Most Americans Agree with Senator Rand Paul (R-Kentucky) that citizen’s right to travel is being violated by the federal government every day. Searching of toddlers, infants and the elderly is a waste of resources and a concrete example of the federal government harassing American travellers. Sen. Paul questioned Administrator of the Transportation Security Administration (TSA) John Pistole in a Senate hearing of the Homeland Security and Government Affairs Committee. Pistole’s answers to Sen. Paul’s questions should be of concern to those who love freedom and want reasonable policies implemented by the federal government to thwart aviation terrorism.
Paul said to Pistole:
You’re missing the boat on terrorism because you’re doing these invasive searches on six-year old girls. Same week that this happened I got a call from another neighbor of mine in Bowling Green, a little boy had a broken foot and crutches. They didn’t want to go through all the screenings, so they took the crutches off and the cast and he wanted to hobble through on his broken foot. His dad was helping him. TSA said “back away, back away.” Then he had to go through the special search because he previously had a cast on, even though the cast went through the belt. When the dad comes close they say “back away, back away.” “If you don’t back away you won’t fly.” This kind of gets back to this whole idea of what are willing to do, what are we willing to give up as a country. In your interview with ABC News, you said “I see flying as a privilege.” There are those of us who see otherwise. The Supreme Court concluded in Saenz vs. Roe in 1999 says that although the word travel is not found in the text in the constitution, yet the constitutional right to travel from one state to another is firmly embedded in our jurisprudence. Justice Stewart went on to say in Shapiro vs. Thompson that the right to travel is so important that it is assertable against private interference as well as governmental action. A virtually unconditional constitutional right guaranteed by the Constitution to us all. This isn’t to say we don’t believe in safety procedures. But I think I feel less safe when you’re doing these invasive exams on a six-year old.

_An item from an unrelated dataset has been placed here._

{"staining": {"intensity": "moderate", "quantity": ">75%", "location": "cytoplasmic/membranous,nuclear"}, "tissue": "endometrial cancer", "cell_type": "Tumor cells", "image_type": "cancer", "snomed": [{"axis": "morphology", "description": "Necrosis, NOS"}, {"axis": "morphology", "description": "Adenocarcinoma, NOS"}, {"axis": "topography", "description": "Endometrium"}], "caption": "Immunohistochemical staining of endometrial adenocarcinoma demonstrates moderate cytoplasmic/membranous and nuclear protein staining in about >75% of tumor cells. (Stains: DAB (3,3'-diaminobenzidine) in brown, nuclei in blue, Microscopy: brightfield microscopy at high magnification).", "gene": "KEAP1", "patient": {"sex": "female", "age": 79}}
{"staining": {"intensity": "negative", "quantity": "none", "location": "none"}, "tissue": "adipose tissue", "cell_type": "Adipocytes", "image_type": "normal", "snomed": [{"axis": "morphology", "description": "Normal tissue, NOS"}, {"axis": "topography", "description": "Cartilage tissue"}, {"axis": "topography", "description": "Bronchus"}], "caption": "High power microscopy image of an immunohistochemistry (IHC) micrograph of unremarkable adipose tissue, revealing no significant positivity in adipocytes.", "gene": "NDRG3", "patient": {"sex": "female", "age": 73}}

The stories of average Americans being harassed with unreasonable searches has expanded over the past few years and it does not seem as if the TSA is getting the message that they are wasting resources when they search people who clearly do not pose a threat to the flying public.
TSA Administrator Pistole defended the pat downs of six year old little girls and implied that this little girl could be a suicide bomber pursuant to “risk based security assessments.”
Sen. Paul argued that the TSA is acting “clueless” and in a politically correct manner in conducting screening.
It makes me think you’re clueless, if you think she’s going to attack our country and you’re not doing your research on the people who want to attack our country. It absolutely must involve a risk assessment of those who are traveling. And the fact that she’s being patted down and I don’t feel comfortable really with your response that we are no longer doing random pat-downs. I think you ought to get rid of the random pat-downs. The American public is unhappy with them, they’re unhappy with the invasiveness of them. The Internet is full of jokes about the invasiveness of the pat-down searches and we ought to just consider, is this what we’re willing to do. The other thing is while we’re doing that there are examples of where we’ve had let-downs. When Faisal Shahzad got on the plane, the alleged Times Square bomber, he was on a watch list. Everybody said, “it was the airline that let us down.” Well he had to go through TSA screening. There were 10 hours, we ought to be able to react. Is the TSA looking at flight manifests? Doing background research of people getting on and off the planes? Are we targeting or looking at those who might attack us?
The federal government needs to do a better job of finding the bad guys before they show up at the airport to fly a plane. They need to stop with the politically correct harassing screening that are enraging so many travellers.
TSA lost the idea of common sense? Most Americans would say “Yes.”